Akankah Panglima TNI sekarang, Jenderal Andika Perkasa bila terjadi situasi seperti tahun 1966 dan 1998 mendapat semacam surat sakti Super Semar atau Inpres misalnya dari Presiden Jokowi? Tergantung situasi saat itu. Prediksi penulis, Jenderal Andika Perkasa akan mengambil alih kekuasaan seandainya ada surat mandat dari Jokowi.
Skenario ketiga ini bisa dianggap win-win solution bagi rezim Jokowi-LBP, HP dan MSP. Andika Perkasa sebagai RI 1 sementara Puan Maharani akan didapuk sebagai RI 2 sampai diselenggarakannya Pemilu tahun 2024. PS benar-benar gigit jari.

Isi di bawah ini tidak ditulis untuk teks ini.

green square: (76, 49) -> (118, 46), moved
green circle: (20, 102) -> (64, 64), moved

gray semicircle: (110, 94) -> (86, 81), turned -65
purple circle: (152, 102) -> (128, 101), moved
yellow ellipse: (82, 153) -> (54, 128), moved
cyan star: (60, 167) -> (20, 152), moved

Sekadar mengingatkan kembali. Dalam enam masa kepresidenan Indonesia. Tiga presiden turun di tengah jalan dan dua presiden lagi meneruskan sisa jabatan dan hanya Presiden SBY tuntas hingga masa jabatan berakhir.
Soekarno misalnya, jatuh setelah ada peristiwa pemberontakan G 30 S/PKI. Sementara Soeharto berhenti di tengah jalan setelah kondisi politik dan ekonomi memaksa Soeharto turun. Terakhir, Abdurrahman Wahid lengser akibat skandal bulog.

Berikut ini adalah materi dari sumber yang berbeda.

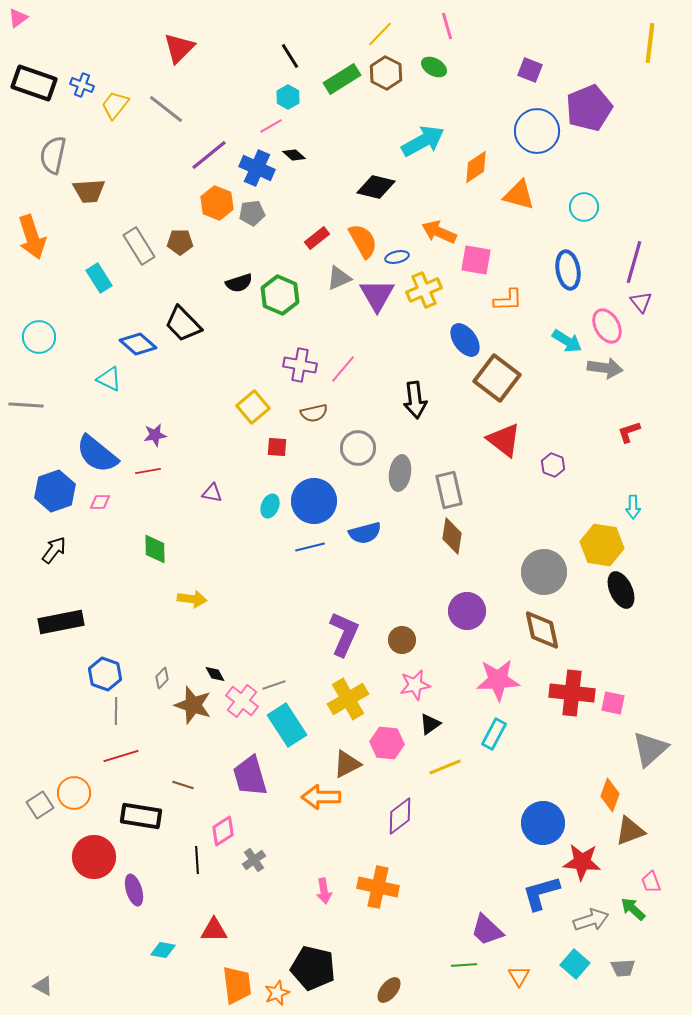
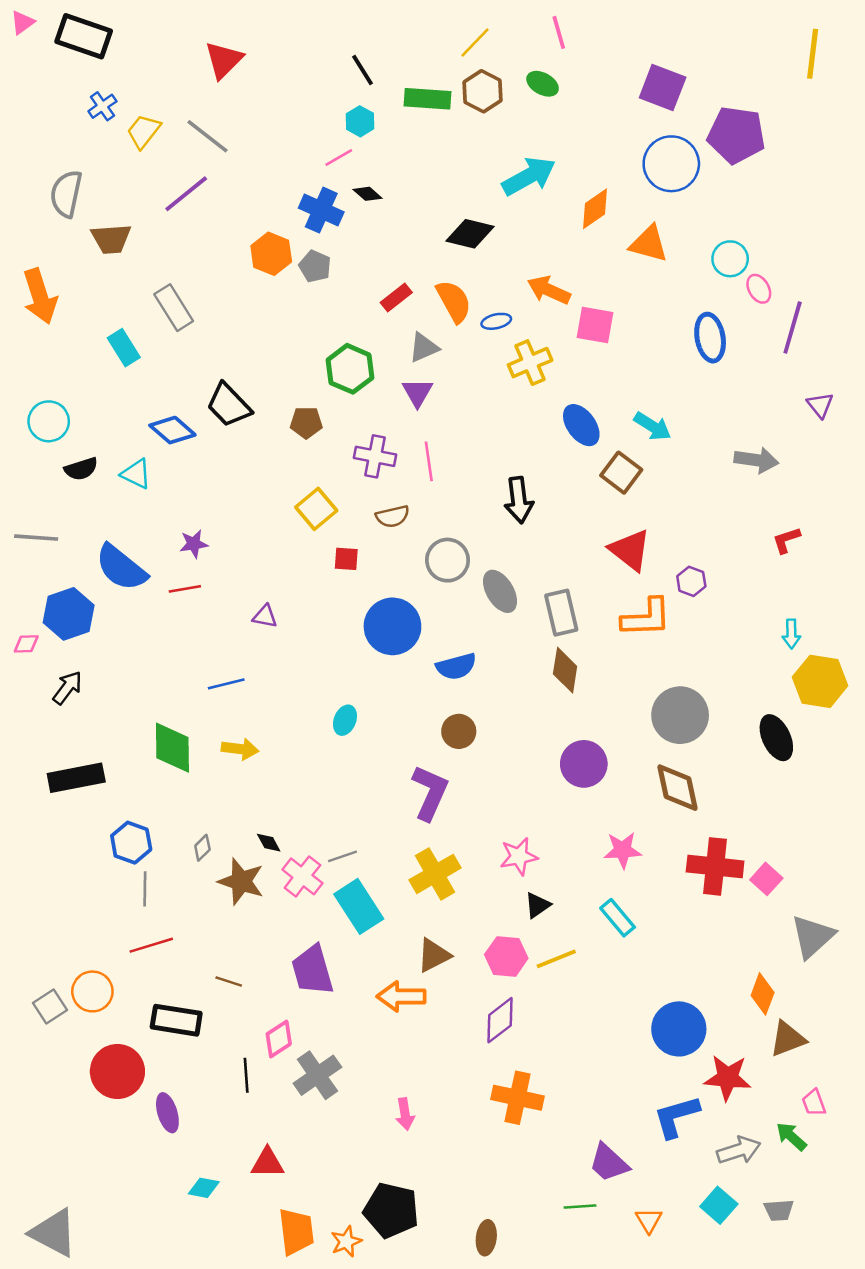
purple square: (530, 70) -> (663, 87), size x1.5
green rectangle: (342, 79) -> (427, 99), turned 36
black rectangle: (34, 83) -> (84, 36), moved
blue cross: (82, 85) -> (102, 106), turned 35
purple pentagon: (589, 108) -> (736, 135), turned 30
purple line: (209, 155) -> (186, 194), moved
gray pentagon: (252, 213) -> (315, 266), turned 30
brown pentagon: (180, 242) -> (306, 423), moved
black semicircle: (239, 283) -> (81, 469), moved
purple triangle: (377, 295) -> (417, 393), moved, size x0.7
orange L-shape: (508, 300) -> (646, 618), moved, size x1.4
purple triangle: (641, 302) -> (820, 405), moved
pink ellipse: (607, 326) -> (759, 289), moved, size x0.7
cyan arrow: (567, 341) -> (653, 426), moved
pink line: (343, 369) -> (429, 461), turned -48
brown square: (497, 378) -> (621, 473), size x0.7
gray line: (26, 405) -> (36, 538), moved
gray ellipse: (400, 473) -> (500, 591), turned -40
pink diamond: (100, 502) -> (26, 644), moved
cyan ellipse: (270, 506) -> (345, 720), moved
yellow hexagon: (602, 545) -> (820, 681), moved
blue line: (310, 547) -> (226, 684), moved
green diamond: (155, 549) -> (172, 748), moved, size x1.4
brown circle: (402, 640) -> (459, 731), moved
pink star: (498, 680) -> (623, 850), size x0.7
pink square: (613, 703) -> (766, 879), turned 30
cyan rectangle: (494, 734) -> (618, 918), turned -68
pink hexagon: (387, 743) -> (506, 956), moved
gray cross: (254, 860) -> (317, 1075), size x1.6
orange cross: (378, 887) -> (518, 1098), moved
gray triangle: (43, 986) -> (54, 1233), size x2.0
brown ellipse: (389, 990) -> (486, 1238), turned -32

Tiga presiden habis masa jabatan. Dua diantaranya, BJ. Habibie dan Megawati Soekarno Putri meneruskan setelah Soeharto dan Gus Dur turun di tengah jalan. Hanya Susilo Bambang Yudhoyono, satu-satunya Presiden Indonesia dua periode selamat sampai masa jabatan berakhir.
Jokowi sebagai Presiden Indonesia ke 7 sedang menghadapi tantangan sangat berat. Ekonomi morat marit, utang menggunung, keuangan negara cekak, barang pokok dan bbm mahal, gejolak politik dalam negeri dan isu adanya anggapan di masyarakat bahwa secara de facto PKI telah berkuasa. Hal inilah yang bisa memicu krisis politik berujung lengsernya Jokowi.
Bertahankah rezim Jokowi-LBP hingga tahun 2024? Lihat dan tunggu dalam beberapa pekan ke depan apa yang akan terjadi.
Sekarang bulan Ramadhan. Perbanyaklah berdoa untuk kebaikan bangsa dan negara Indonesia. Mintalah presiden yang melaksanakan Pancasila dan UUD 18 Agustus 1945 secara murni dan konsekuen.